**Records shown**
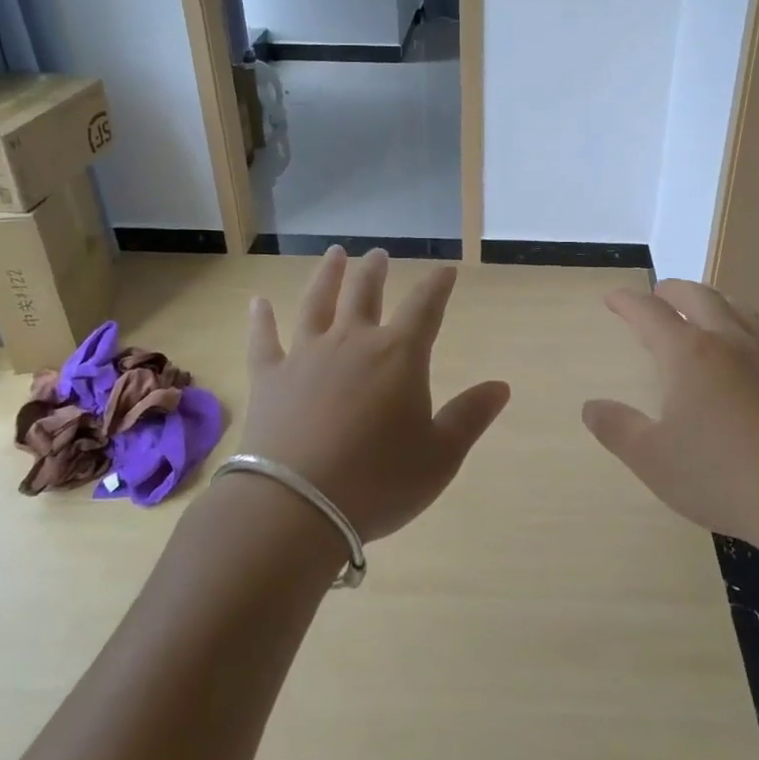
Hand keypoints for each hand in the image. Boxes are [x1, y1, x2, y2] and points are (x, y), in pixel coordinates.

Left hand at [241, 247, 510, 542]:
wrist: (297, 505)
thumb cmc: (379, 481)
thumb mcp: (440, 456)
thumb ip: (470, 416)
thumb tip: (501, 386)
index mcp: (398, 355)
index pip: (425, 307)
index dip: (437, 286)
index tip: (445, 270)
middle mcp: (352, 341)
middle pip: (364, 293)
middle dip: (374, 270)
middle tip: (377, 254)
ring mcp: (306, 355)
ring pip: (317, 302)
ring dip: (327, 276)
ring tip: (334, 254)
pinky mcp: (269, 377)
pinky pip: (264, 339)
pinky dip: (260, 319)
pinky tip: (257, 302)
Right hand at [582, 279, 758, 556]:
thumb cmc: (721, 477)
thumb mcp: (652, 459)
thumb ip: (617, 428)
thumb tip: (591, 406)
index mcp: (688, 354)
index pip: (649, 312)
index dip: (626, 302)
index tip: (612, 298)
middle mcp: (728, 341)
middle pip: (698, 296)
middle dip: (671, 290)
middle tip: (656, 295)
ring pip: (738, 307)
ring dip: (712, 300)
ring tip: (702, 308)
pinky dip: (749, 324)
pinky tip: (752, 341)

**Problem**
Which lines above contain the word "index"? Copy each of them.

**Exercise solution**
index mcp: (398, 355)
index pip: (425, 307)
index dip: (437, 286)
index tip: (445, 270)
index mcp: (688, 354)
index pip: (649, 312)
index dip: (626, 302)
index tip: (612, 298)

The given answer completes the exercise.